1. "Leave Me Alone, You Crazy Lunatic". This is generally reserved for homeless people and fellow public transportation takers and passers-by on the street, and people you're in line with to the latest Wes Anderson movie. The more space we give each other, the better, and I'm residing well within this mentality 99% of the time. It's where I plan on retiring, deep within Senile Old Man county. Perhaps "Get off my lawn!" township.
|Zombies ESPECIALLY don't like to be touched by weirdo strangers|
2. "Oh My God, Come Here, I Need to Grab You All Over". This mode is the rarer one, and typically the most scary. This really only comes about when you're in the company of a serial killer, at a strip joint, or in the vicinity of a pregnant woman/cute baby.
|Classic example of #2. No, not THAT #2, SITUATION #2. Jeez|
I think you know where I'm going with this.
Anyway, I love this set up - I totally understand the boundaries, and have grown up with these rules all my life. There are a few exceptions, and there are a few people who choose to ignore these rules, but having grown up here, I'm comfortable with my ability to pick out Grabby McTouchy-Pants in a crowd and avoid him as if, well, he will touch you all over.
|Clue #1: Grabby McTouchy-Pants tends to grab himself. A LOT.|
But the Russians have been able to find a way to FURTHER polarize these completely opposite sentiments.
For example, I've spoken about the Grocery store before. It is a lovely place, full of quiet, distanced judgment. If you're alone, you are not expected to say "Excuse Me" unless someone is DIRECTLY in your way. You should not make eye contact with your fellow shoppers, and the only conversation that can ever happen (in only the rarest of situations) is conversation about how slow the woman at the kolbasa/bread counter is moving, or how stupid she is. Also, as a side note, Russian culture allows you to revert to your primal instincts should there be a price discrepancy at the cashier or if there is a wild sale happening.
Stampedes are acceptable.
|$0.02 off Pierogies??? BUY/EAT ALL THE PIEROGIES.|
This is not like American stores, where you're expected to say "excuse me", eye contact is ok, and limited and minor friendly banter about sales or food choices is acceptable.
HOWEVER, should you be carting around an adorable 8 month old baby who is curious and tends to squeal with glee periodically, it is perfectly acceptable for crazy Russian Grandmas to attack you from all sides like you're Colonel Custer at Little Big Horn.
|"Give me Baby.
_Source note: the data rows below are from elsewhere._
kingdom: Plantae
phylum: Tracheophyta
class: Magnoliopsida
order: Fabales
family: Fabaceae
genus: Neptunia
I wanna it now."|
All of the following happened in the past few trips to the grocery store, without exaggeration:
- An old guy winked and clucked at Sammy like a chicken with an eye spasm.
- A young woman tried to play the Russian version of "Patty Cake" with him the second I turned my back to get a bag of potatoes
- Grandmas (yes, more than one) have sprung up from behind me out of no where only to grab his legs and say, loosely translated, "Oh, what nice legs!"
- Standing in line for bread, someone reached out and patted him on the head and said something I didn't understand.
- A rabid team of Cossacks stormed the building atop their horses, headed straight for Sammy, stole him out of my arms, and began tossing him back and forth between themselves while singing Russian Drinking Songs.
It was much, much worse.
But moving on, I want to know what compels people in this germophobic society to reach out and grab someone's child, or come in uninvited to rub a pregnant woman's belly. The older Russians who came from and grew up in the old country have an excuse - they've never really been part of the Purell explosion of the last 10-15 years in America.
But while I've been hard on the Russians here, there have been some CLOSE calls in American stores. I actually had to smack a bitch for coming too close. No, not really, but I gave her my best dirty look. After all, who knows if she just pooped and forgot to wash her hands? And now she's rubbing her hands all over my son!?! No thank you, Poops McGee.